Customer care is key to hospitality industry

Kui Mahihu Kayihura, Branch Manager of Bourbon Coffee Shop at Union Trade Center in Kigali, is one of Rwanda’s young managers.  EUGENE MUTARA talked to her about her involvement with the hospitality business and why Bourbon Coffee shops in Kigali are Rwanda’s leading coffee shops. Below are the excerpts.

Kui Mahihu Kayihura, Branch Manager of Bourbon Coffee Shop at Union Trade Center in Kigali, is one of Rwanda’s young managers.  EUGENE MUTARA talked to her about her involvement with the hospitality business and why Bourbon Coffee shops in Kigali are Rwanda’s leading coffee shops. Below are the excerpts.

Who is Kui Mahihu Kayihura?
I was born in Nairobi, Kenya. I am 24 years old. My father is John Kayihura a Rwandan and my mother is Wanjeri Mahihu a Kenyan.

I have graduated in accommodation services in Hotel Management in South Africa. I grew up in a hospitality environment.

My maternal grandfather owned a Hotel in Mombasa and my mother used to tell me to go and work at Hotel during my holidays.

I believe in meeting challenges and deal with them. Life with out challenges becomes boring. I am ambitious but not to the extreme.

Why are you in this business?
Well I also love photography, I love music and I did a course in music and I can do other things I want but at the end of the day I find myself in hospitality. This is the way I have been trained. There is no better thing than to see one cared and treated for to the best you can.

How do you find the business?
Well it is not like in Kenya, but customer care service is growing tremendously in Rwanda. I have observed the sector from two years back, I have seen a lot changing as far as customer care is concerned.

How have you observed coffee consumption in Rwanda?
Coffee consumption in Rwanda is growing tremendously; we now have some Rwandan clients that take coffee on a regular basis.

Previously we only had clients from the western world. We now have about 200 visitors that came here ordering for coffee each day.

A quarter of them are Rwandans. We have also tried to have varieties of coffee types which make almost every client find it easier to consume. We don’t have only strong coffee; we also have lighter coffee mixed with milk or chocolate.

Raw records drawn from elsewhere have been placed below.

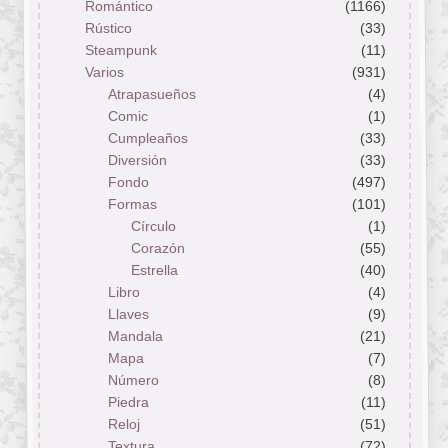
Romántico
(1166)
Rústico
(33)
Steampunk
(11)
Varios
(931)
Atrapasueños
(4)
Comic
(1)
Cumpleaños
(33)
Diversión
(33)
Fondo
(497)
Formas
(101)
Círculo
(1)
Corazón
(55)
Estrella
(40)
Libro
(4)
Llaves
(9)
Mandala
(21)
Mapa
(7)
Número
(8)
Piedra
(11)
Reloj
(51)
Textura
(72)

The manager of bourbon coffee shops in Rwanda had a vision of establishing a coffee company when he was 18 years so any idea to improve is very open. We are trying to empower Rwandans with skills, train baristas who can grind coffee beans and make desirable coffee.

What makes Bourbon Coffee Rwanda’s favorite?
We have the best services and have a team that is young, energetic and committed to serve, we do everything needed here to make coffee, and that is to say everything we have is fresh.

Probably, it is because you don’t have a competitor…
No, not at all, even though we don’t have a competitor in Rwanda…we are competing with the rest in other countries.

Secondly, regardless of the best commodities we serve, we still need to offer best services to our clients that are coming from different countries of the world. So we have to try and give them the kind of services they get back home in their respective countries.

We meet some challenges though since it is a new kind of business in the country and we have to be innovative and creative to improve our services.

Do you have any advice to your Rwandan middle-age managers joining the business?
It is the management that matters. 

I interact with my team professionally. I respect them and they respect me. It is good I did almost everything during my university courses. I have enough experience because I had hands on practice.

I worked in kitchen, hotel rooms, swabbed the walls and the like. So when it comes to managing this place I know what it means in all areas.

To my age mates, I have to say, they should be themselves and go for what they have aspired for, constructive critics are healthy.

Work on it and improve. It helps you to grow. First criticize your self like the president said some time. In that case you can never see it as a personal attack. Criticism is essential like water in making coffee.